Bisnis.com, JAKARTA - Meskipun prediksi kenaikan suku bunga acuan bank sentral Amerika Serikat (The Fed) tahun depan bakal memengaruhi likuiditas perbankan dalam negeri, bankir menilai perang suku bunga tak akan terjadi.
Iman Nugroho Soeko, Direktur PT Bank Tabungan Negara Tbk. (BTN), mengatakan jika tahun depan suku bunga acuan The Fed naik sekitar 50 sampai 75 basis poin dan menyebabkan melemahnya nilai tukar rupiah, kemungkinan besar suku bunga acuan Bank Indonesia (BI) 7 days (reverse) repo rate juga ikut naik.

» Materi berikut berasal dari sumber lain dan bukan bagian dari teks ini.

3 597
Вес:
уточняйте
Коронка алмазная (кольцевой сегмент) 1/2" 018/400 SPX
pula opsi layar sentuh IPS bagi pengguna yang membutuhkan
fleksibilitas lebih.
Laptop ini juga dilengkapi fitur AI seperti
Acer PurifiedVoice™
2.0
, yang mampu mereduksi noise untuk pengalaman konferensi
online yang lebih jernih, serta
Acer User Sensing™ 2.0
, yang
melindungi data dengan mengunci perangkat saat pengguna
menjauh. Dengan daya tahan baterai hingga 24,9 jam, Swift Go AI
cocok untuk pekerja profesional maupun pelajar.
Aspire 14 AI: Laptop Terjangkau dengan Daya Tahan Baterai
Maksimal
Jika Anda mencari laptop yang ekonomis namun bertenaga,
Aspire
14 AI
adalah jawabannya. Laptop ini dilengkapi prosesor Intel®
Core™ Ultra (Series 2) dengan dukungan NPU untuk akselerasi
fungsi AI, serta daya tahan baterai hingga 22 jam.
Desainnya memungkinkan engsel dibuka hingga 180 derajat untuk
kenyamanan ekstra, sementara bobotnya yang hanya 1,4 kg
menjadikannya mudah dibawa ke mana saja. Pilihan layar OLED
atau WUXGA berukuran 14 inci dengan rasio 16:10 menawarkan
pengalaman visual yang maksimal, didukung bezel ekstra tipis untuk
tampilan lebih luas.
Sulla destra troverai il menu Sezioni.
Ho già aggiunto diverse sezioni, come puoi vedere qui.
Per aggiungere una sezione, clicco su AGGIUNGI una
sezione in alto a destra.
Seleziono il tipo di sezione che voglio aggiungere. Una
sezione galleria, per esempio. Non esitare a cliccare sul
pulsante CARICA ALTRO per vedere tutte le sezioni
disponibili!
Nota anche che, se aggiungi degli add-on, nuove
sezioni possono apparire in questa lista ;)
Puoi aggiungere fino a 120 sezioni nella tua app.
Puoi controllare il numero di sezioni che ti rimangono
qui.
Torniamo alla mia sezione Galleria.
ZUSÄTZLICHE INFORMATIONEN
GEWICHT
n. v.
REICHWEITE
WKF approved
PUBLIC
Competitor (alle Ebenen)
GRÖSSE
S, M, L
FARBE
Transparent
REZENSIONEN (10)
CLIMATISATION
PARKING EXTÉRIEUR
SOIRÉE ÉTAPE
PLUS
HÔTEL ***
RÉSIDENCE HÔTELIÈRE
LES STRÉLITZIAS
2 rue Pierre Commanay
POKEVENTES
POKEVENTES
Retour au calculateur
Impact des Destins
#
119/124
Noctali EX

Dampak lanjutannya adalah suku bunga dana pihak ketiga (DPK) dan kredit juga akan naik setara dengan kenaikan 7 days (reverse) repo rate.
"Tapi sejauh permintaan kredit masih seimbang dengan suplai likuiditas maka tidak perlu terjadi perang suku bunga untuk memperebutkan DPK," katanya kepada Bisnis.com di Jakarta pada Senin (19/12/2016).

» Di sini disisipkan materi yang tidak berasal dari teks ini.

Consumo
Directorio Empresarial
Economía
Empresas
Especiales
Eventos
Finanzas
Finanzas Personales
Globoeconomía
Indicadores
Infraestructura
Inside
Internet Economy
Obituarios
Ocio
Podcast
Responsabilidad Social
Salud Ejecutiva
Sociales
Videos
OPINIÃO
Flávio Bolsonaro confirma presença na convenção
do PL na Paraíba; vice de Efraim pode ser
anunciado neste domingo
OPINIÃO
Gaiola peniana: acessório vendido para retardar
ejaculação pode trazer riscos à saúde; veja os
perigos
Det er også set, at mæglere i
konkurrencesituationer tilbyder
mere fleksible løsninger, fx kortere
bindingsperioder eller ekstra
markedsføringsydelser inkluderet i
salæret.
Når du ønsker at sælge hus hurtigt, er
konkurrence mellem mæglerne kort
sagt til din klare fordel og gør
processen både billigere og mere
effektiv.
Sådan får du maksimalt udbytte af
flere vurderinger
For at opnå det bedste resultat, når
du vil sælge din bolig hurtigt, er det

Menurut Iman, industri keuangan harus bisa menyesuaikan diri dengan kondisi tersebut, sebab siklus seperti ini sudah beberapa kali terjadi, sehingga tak perlu ada kekhawatiran yang berlebihan.
Direktur Utama PT Bank Mayora Irfanto Oeij juga berpendapat senada. Dia menjelaskan kenaikan suku bunga acuan AS tidak akan terlalu berdampak besar dalam penghimpunan dana bank dalam negeri.
Alasannya, bank-bank masih akan fokus pada konsolidasi dalam rangka perbaikan kredit bermasalah (non-performing loan/NPL). Dengan demikian, bank-bank tak akan buru-buru meningkatkan penghimpunan dana. "Tidak akan sampai terjadi perang tarif."
Sementara itu, Direktur Pengembangan Bisnis dan Teknologi Informasi PT Bank Bukopin Tbk. Adhi Brahmantya berujar perang suku bunga tidak akan terjadi karena sudah ada ketentuan batas atas (capping) dari Otoritas Jasa Keuangan (OJK) sesuai dengan kategori bank.